-- BEGIN Passage shown --

That Joy May Be In You                                                        12/4/49

 

Scripture:  John 15: 1-17

 

Text:  John 15: 11; “These things have I spoken unto you, that my joy might remain in you, and that your joy might be full.”

 

The advent season is one of joyfulness.  It is a fact that pre-Christmas excitement fills the air with more than usual good will.  But for the Christian there is much more than holiday gaiety.  The contemplation of the birth of our Lord is a reminder more joyful than festivity, though festivity may be a partial expression of that joy.

 

 

The babe of Bethlehem was born in the midst of privation, oppression, dissatisfaction and fear.  Temporal authority tried to make sure he would not live to challenge any of its power, and all of the male infants of Bethlehem were liquidated by governmental order so that he who was reported “born a king” might not grow up to challenge Rome’s power.  You remember that Joseph was warned in a dream and escaped for a while to Egypt with the mother and child.  Such was the darkness and fear under which people lived then.  And so it was through much of the time in which Jesus lived.  In effect upon people, it was not greatly different from what is endured by hosts of people in our own anxious time.

 

Jesus has often been portrayed as a “man of sorrows;” and indeed he was.  He knew poverty, loneliness, persecution, disloyalty and suffering.  He tasted bitter death.

 

But with equal truth, Jesus can be portrayed as a man of joys.  His coming to earth brought a tremendous, joyful hope to the hearts of many - a hopeful joy that continues even to our day.  Jesus rejoiced in nature, finding greater beauty in wild flowers than in the splendor of royal raiment.  He was strongly attracted to little children, and they to him.  That tells us that he probably smiled often and easily.  Children do not make up to people who seldom or never smile, and usually such people have scant regard for children.

 

Remember that Jesus hob-nobbed with people who were labeled “publicans and sinners,” not only out of divine interest for their soul’s salvation, but because he genuinely, and joyfully liked them.  Had he been a crepe-hanger, they would have found ways to avoid him, and he would not have been accused by his enemies of being a glutton and a drunkard.

-- END Passage shown --

• [Instruction]: Retype the sermon passage on joy, every word as it appears. The listing that follows was taken from a different source.

-- BEGIN Data lines --

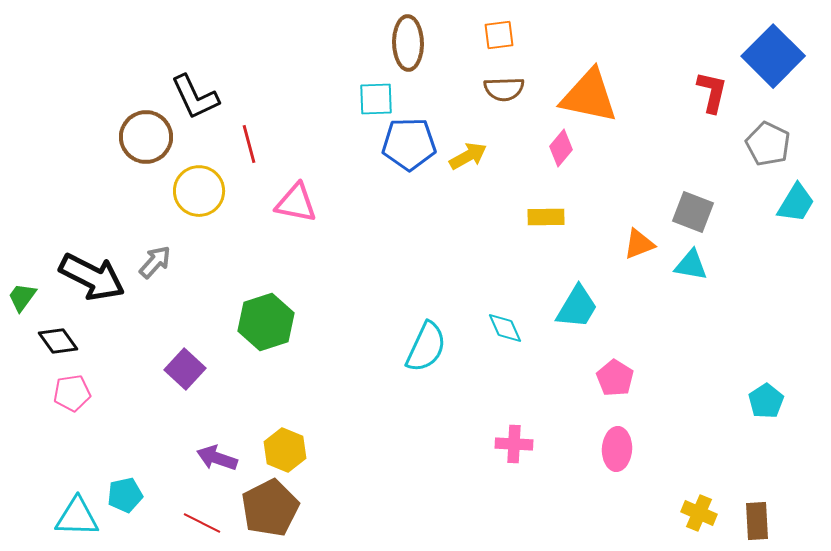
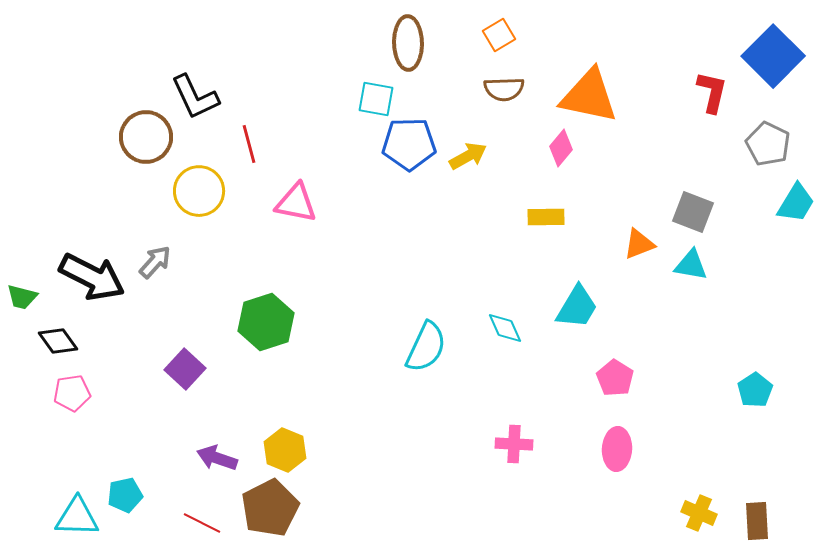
orange square at (499, 35): rotated 24 degrees counterclockwise
cyan square at (376, 99): rotated 12 degrees clockwise
green trapezoid at (22, 297): rotated 112 degrees counterclockwise
cyan pentagon at (766, 401): moved 11 px left, 11 px up
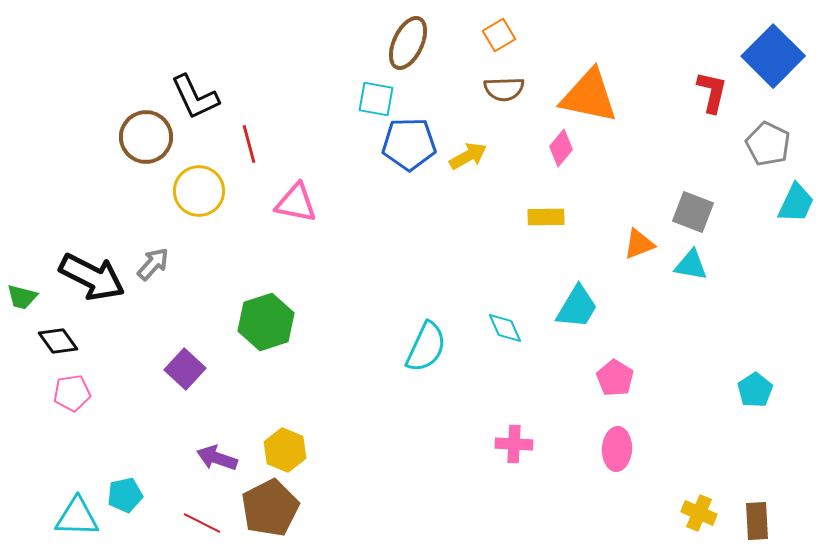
brown ellipse at (408, 43): rotated 26 degrees clockwise
cyan trapezoid at (796, 203): rotated 6 degrees counterclockwise
gray arrow at (155, 262): moved 2 px left, 2 px down
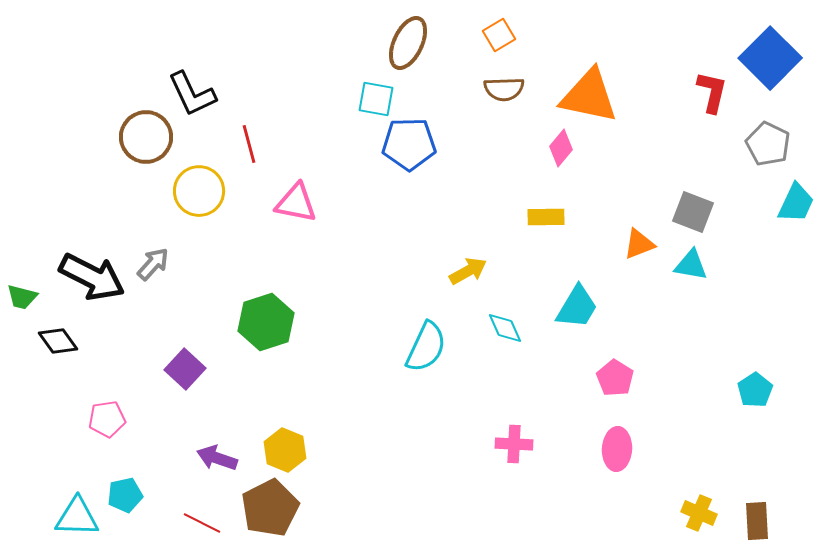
blue square at (773, 56): moved 3 px left, 2 px down
black L-shape at (195, 97): moved 3 px left, 3 px up
yellow arrow at (468, 156): moved 115 px down
pink pentagon at (72, 393): moved 35 px right, 26 px down
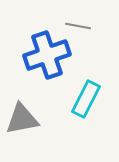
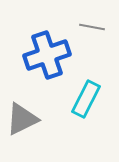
gray line: moved 14 px right, 1 px down
gray triangle: rotated 15 degrees counterclockwise
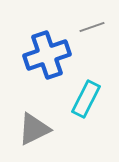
gray line: rotated 30 degrees counterclockwise
gray triangle: moved 12 px right, 10 px down
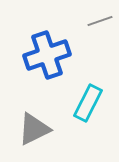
gray line: moved 8 px right, 6 px up
cyan rectangle: moved 2 px right, 4 px down
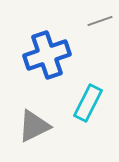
gray triangle: moved 3 px up
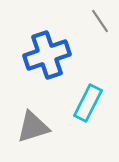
gray line: rotated 75 degrees clockwise
gray triangle: moved 1 px left, 1 px down; rotated 9 degrees clockwise
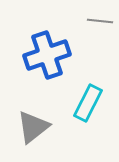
gray line: rotated 50 degrees counterclockwise
gray triangle: rotated 21 degrees counterclockwise
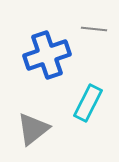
gray line: moved 6 px left, 8 px down
gray triangle: moved 2 px down
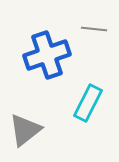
gray triangle: moved 8 px left, 1 px down
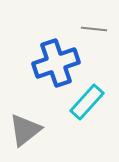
blue cross: moved 9 px right, 8 px down
cyan rectangle: moved 1 px left, 1 px up; rotated 15 degrees clockwise
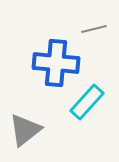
gray line: rotated 20 degrees counterclockwise
blue cross: rotated 24 degrees clockwise
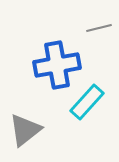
gray line: moved 5 px right, 1 px up
blue cross: moved 1 px right, 2 px down; rotated 15 degrees counterclockwise
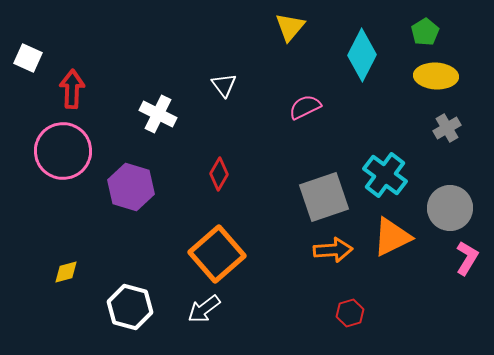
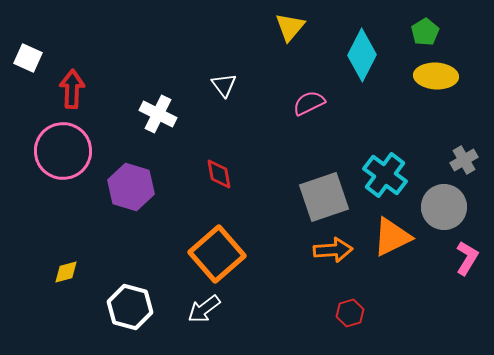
pink semicircle: moved 4 px right, 4 px up
gray cross: moved 17 px right, 32 px down
red diamond: rotated 40 degrees counterclockwise
gray circle: moved 6 px left, 1 px up
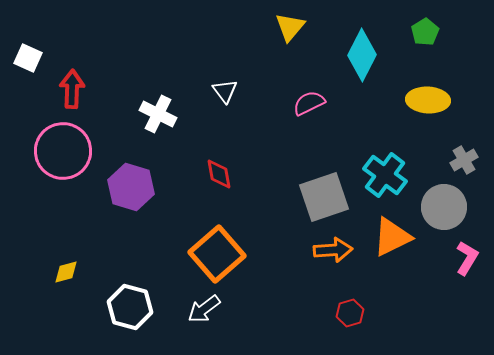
yellow ellipse: moved 8 px left, 24 px down
white triangle: moved 1 px right, 6 px down
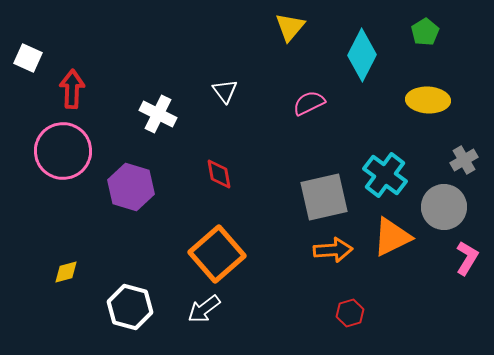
gray square: rotated 6 degrees clockwise
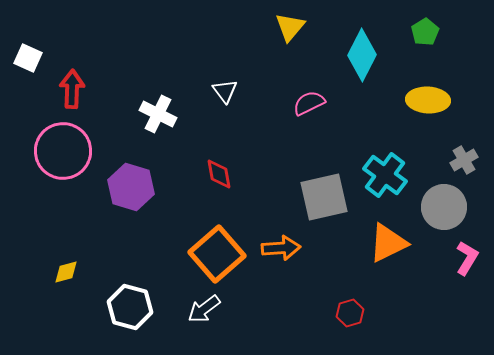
orange triangle: moved 4 px left, 6 px down
orange arrow: moved 52 px left, 2 px up
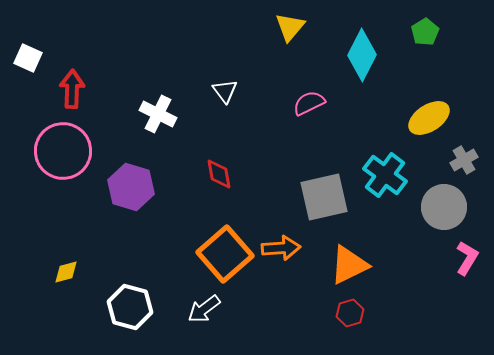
yellow ellipse: moved 1 px right, 18 px down; rotated 36 degrees counterclockwise
orange triangle: moved 39 px left, 22 px down
orange square: moved 8 px right
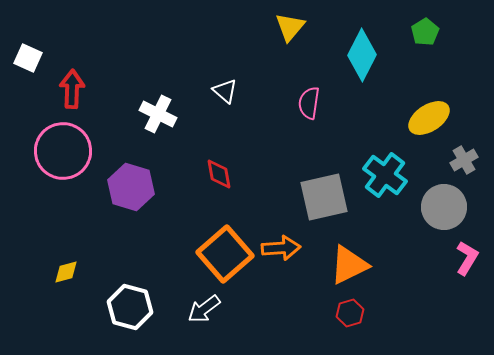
white triangle: rotated 12 degrees counterclockwise
pink semicircle: rotated 56 degrees counterclockwise
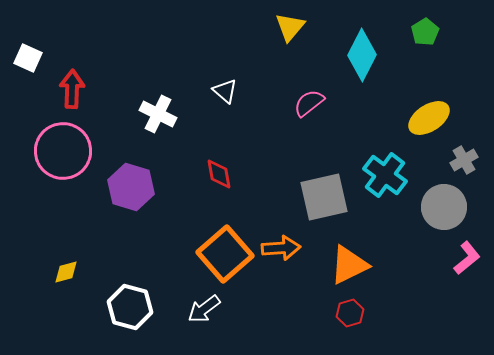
pink semicircle: rotated 44 degrees clockwise
pink L-shape: rotated 20 degrees clockwise
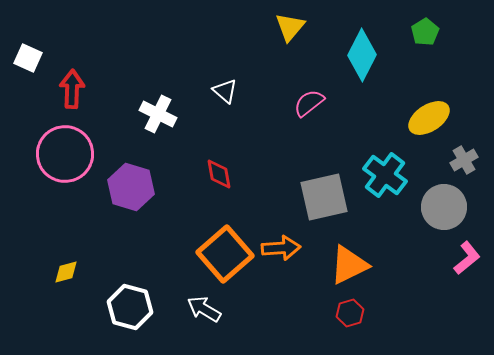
pink circle: moved 2 px right, 3 px down
white arrow: rotated 68 degrees clockwise
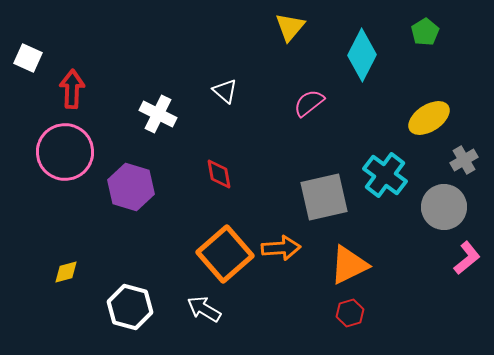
pink circle: moved 2 px up
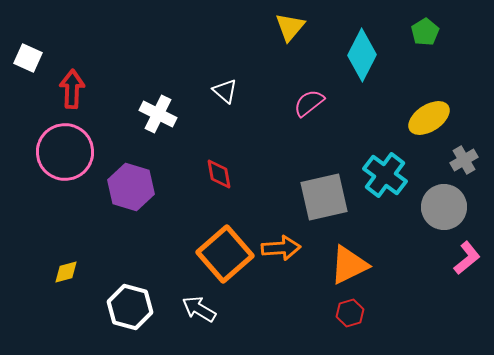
white arrow: moved 5 px left
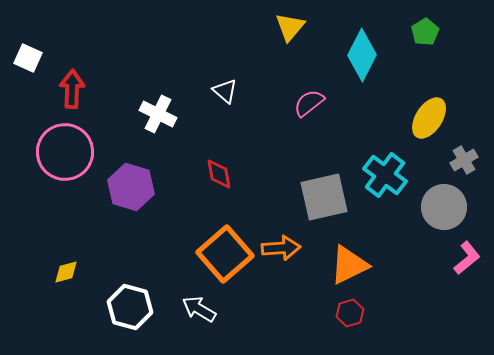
yellow ellipse: rotated 24 degrees counterclockwise
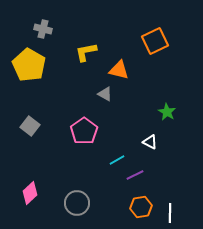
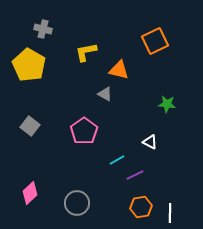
green star: moved 8 px up; rotated 24 degrees counterclockwise
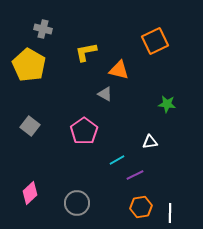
white triangle: rotated 35 degrees counterclockwise
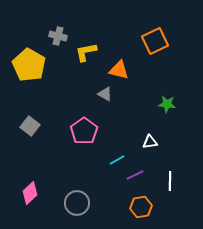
gray cross: moved 15 px right, 7 px down
white line: moved 32 px up
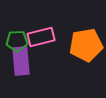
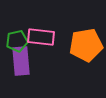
pink rectangle: rotated 20 degrees clockwise
green pentagon: rotated 10 degrees counterclockwise
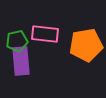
pink rectangle: moved 4 px right, 3 px up
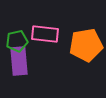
purple rectangle: moved 2 px left
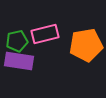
pink rectangle: rotated 20 degrees counterclockwise
purple rectangle: rotated 76 degrees counterclockwise
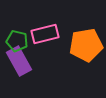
green pentagon: rotated 25 degrees clockwise
purple rectangle: rotated 52 degrees clockwise
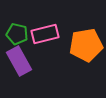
green pentagon: moved 7 px up
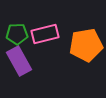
green pentagon: rotated 15 degrees counterclockwise
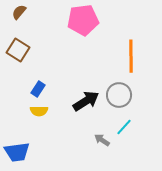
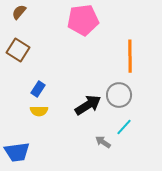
orange line: moved 1 px left
black arrow: moved 2 px right, 4 px down
gray arrow: moved 1 px right, 2 px down
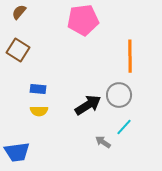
blue rectangle: rotated 63 degrees clockwise
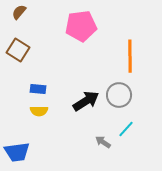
pink pentagon: moved 2 px left, 6 px down
black arrow: moved 2 px left, 4 px up
cyan line: moved 2 px right, 2 px down
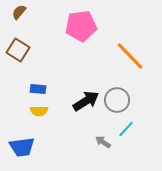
orange line: rotated 44 degrees counterclockwise
gray circle: moved 2 px left, 5 px down
blue trapezoid: moved 5 px right, 5 px up
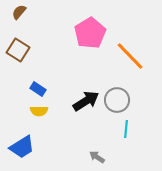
pink pentagon: moved 9 px right, 7 px down; rotated 24 degrees counterclockwise
blue rectangle: rotated 28 degrees clockwise
cyan line: rotated 36 degrees counterclockwise
gray arrow: moved 6 px left, 15 px down
blue trapezoid: rotated 24 degrees counterclockwise
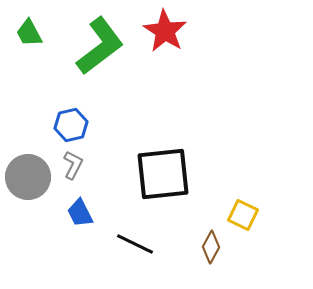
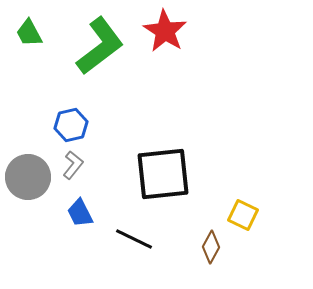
gray L-shape: rotated 12 degrees clockwise
black line: moved 1 px left, 5 px up
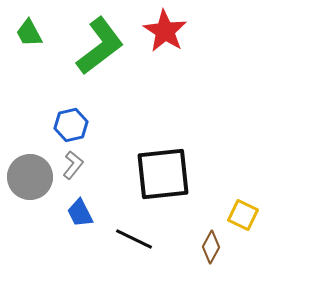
gray circle: moved 2 px right
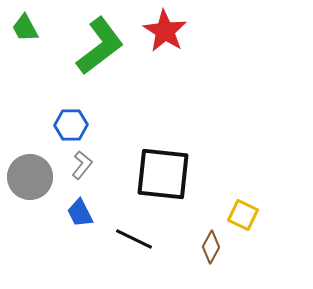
green trapezoid: moved 4 px left, 5 px up
blue hexagon: rotated 12 degrees clockwise
gray L-shape: moved 9 px right
black square: rotated 12 degrees clockwise
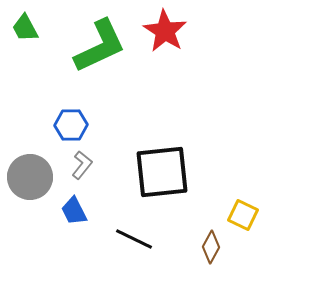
green L-shape: rotated 12 degrees clockwise
black square: moved 1 px left, 2 px up; rotated 12 degrees counterclockwise
blue trapezoid: moved 6 px left, 2 px up
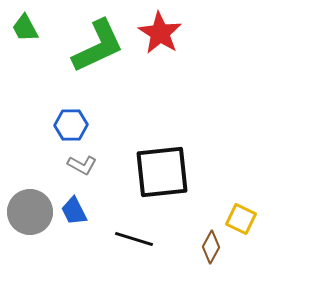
red star: moved 5 px left, 2 px down
green L-shape: moved 2 px left
gray L-shape: rotated 80 degrees clockwise
gray circle: moved 35 px down
yellow square: moved 2 px left, 4 px down
black line: rotated 9 degrees counterclockwise
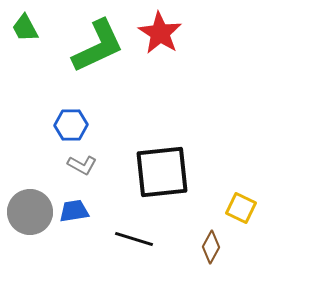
blue trapezoid: rotated 108 degrees clockwise
yellow square: moved 11 px up
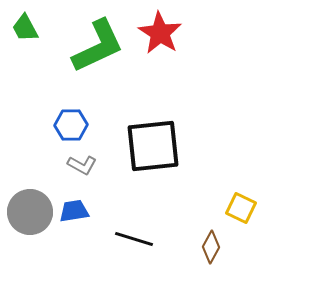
black square: moved 9 px left, 26 px up
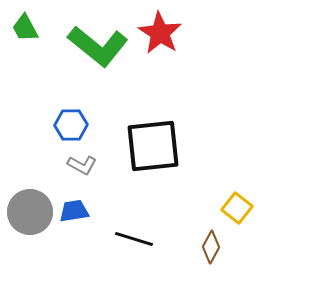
green L-shape: rotated 64 degrees clockwise
yellow square: moved 4 px left; rotated 12 degrees clockwise
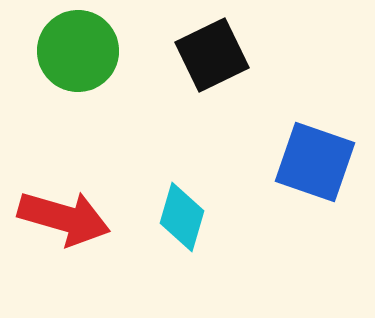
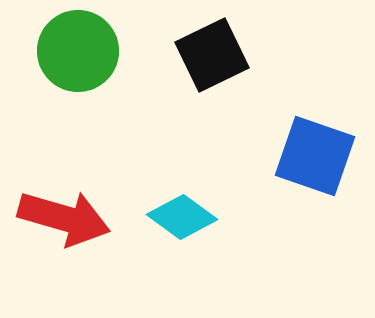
blue square: moved 6 px up
cyan diamond: rotated 70 degrees counterclockwise
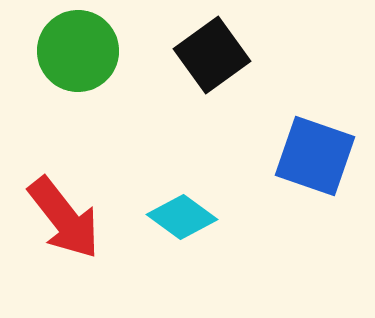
black square: rotated 10 degrees counterclockwise
red arrow: rotated 36 degrees clockwise
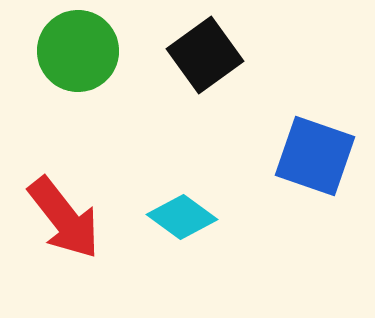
black square: moved 7 px left
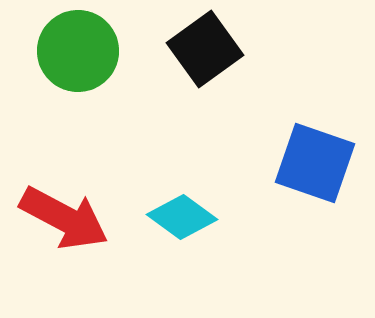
black square: moved 6 px up
blue square: moved 7 px down
red arrow: rotated 24 degrees counterclockwise
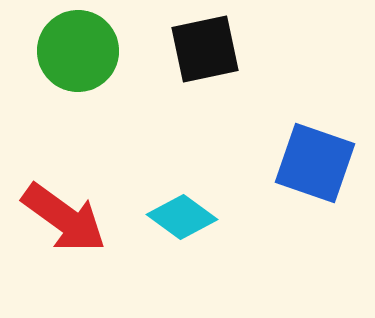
black square: rotated 24 degrees clockwise
red arrow: rotated 8 degrees clockwise
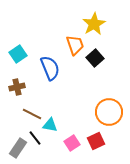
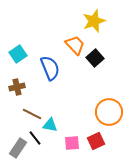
yellow star: moved 3 px up; rotated 10 degrees clockwise
orange trapezoid: rotated 25 degrees counterclockwise
pink square: rotated 28 degrees clockwise
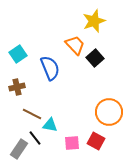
red square: rotated 36 degrees counterclockwise
gray rectangle: moved 1 px right, 1 px down
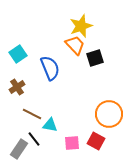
yellow star: moved 13 px left, 5 px down
black square: rotated 24 degrees clockwise
brown cross: rotated 21 degrees counterclockwise
orange circle: moved 2 px down
black line: moved 1 px left, 1 px down
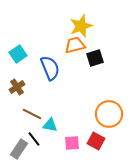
orange trapezoid: rotated 60 degrees counterclockwise
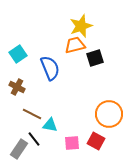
brown cross: rotated 28 degrees counterclockwise
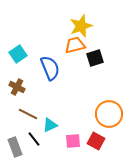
brown line: moved 4 px left
cyan triangle: rotated 35 degrees counterclockwise
pink square: moved 1 px right, 2 px up
gray rectangle: moved 4 px left, 2 px up; rotated 54 degrees counterclockwise
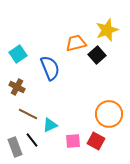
yellow star: moved 26 px right, 4 px down
orange trapezoid: moved 1 px right, 2 px up
black square: moved 2 px right, 3 px up; rotated 24 degrees counterclockwise
black line: moved 2 px left, 1 px down
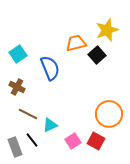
pink square: rotated 28 degrees counterclockwise
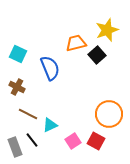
cyan square: rotated 30 degrees counterclockwise
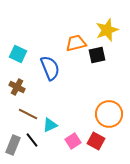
black square: rotated 30 degrees clockwise
gray rectangle: moved 2 px left, 2 px up; rotated 42 degrees clockwise
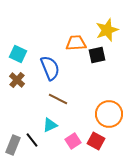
orange trapezoid: rotated 10 degrees clockwise
brown cross: moved 7 px up; rotated 14 degrees clockwise
brown line: moved 30 px right, 15 px up
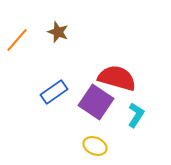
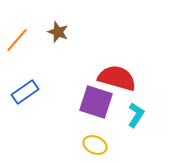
blue rectangle: moved 29 px left
purple square: rotated 16 degrees counterclockwise
yellow ellipse: moved 1 px up
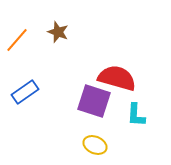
purple square: moved 2 px left, 1 px up
cyan L-shape: rotated 150 degrees clockwise
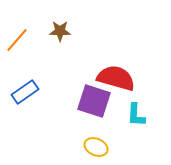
brown star: moved 2 px right, 1 px up; rotated 20 degrees counterclockwise
red semicircle: moved 1 px left
yellow ellipse: moved 1 px right, 2 px down
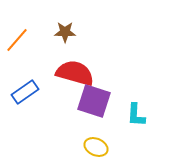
brown star: moved 5 px right, 1 px down
red semicircle: moved 41 px left, 5 px up
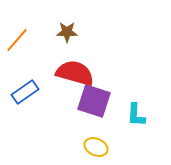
brown star: moved 2 px right
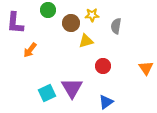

-- END Data lines --

• [Completed exercise]:
That Joy May Be In You                                                        12/4/49

 

Scripture:  John 15: 1-17

 

Text:  John 15: 11; “These things have I spoken unto you, that my joy might remain in you, and that your joy might be full.”

 

The advent season is one of joyfulness.  It is a fact that pre-Christmas excitement fills the air with more than usual good will.  But for the Christian there is much more than holiday gaiety.  The contemplation of the birth of our Lord is a reminder more joyful than festivity, though festivity may be a partial expression of that joy.

 

 

The babe of Bethlehem was born in the midst of privation, oppression, dissatisfaction and fear.  Temporal authority tried to make sure he would not live to challenge any of its power, and all of the male infants of Bethlehem were liquidated by governmental order so that he who was reported “born a king” might not grow up to challenge Rome’s power.  You remember that Joseph was warned in a dream and escaped for a while to Egypt with the mother and child.  Such was the darkness and fear under which people lived then.  And so it was through much of the time in which Jesus lived.  In effect upon people, it was not greatly different from what is endured by hosts of people in our own anxious time.

 

Jesus has often been portrayed as a “man of sorrows;” and indeed he was.  He knew poverty, loneliness, persecution, disloyalty and suffering.  He tasted bitter death.

 

But with equal truth, Jesus can be portrayed as a man of joys.  His coming to earth brought a tremendous, joyful hope to the hearts of many - a hopeful joy that continues even to our day.  Jesus rejoiced in nature, finding greater beauty in wild flowers than in the splendor of royal raiment.  He was strongly attracted to little children, and they to him.  That tells us that he probably smiled often and easily.  Children do not make up to people who seldom or never smile, and usually such people have scant regard for children.

 

Remember that Jesus hob-nobbed with people who were labeled “publicans and sinners,” not only out of divine interest for their soul’s salvation, but because he genuinely, and joyfully liked them.  Had he been a crepe-hanger, they would have found ways to avoid him, and he would not have been accused by his enemies of being a glutton and a drunkard.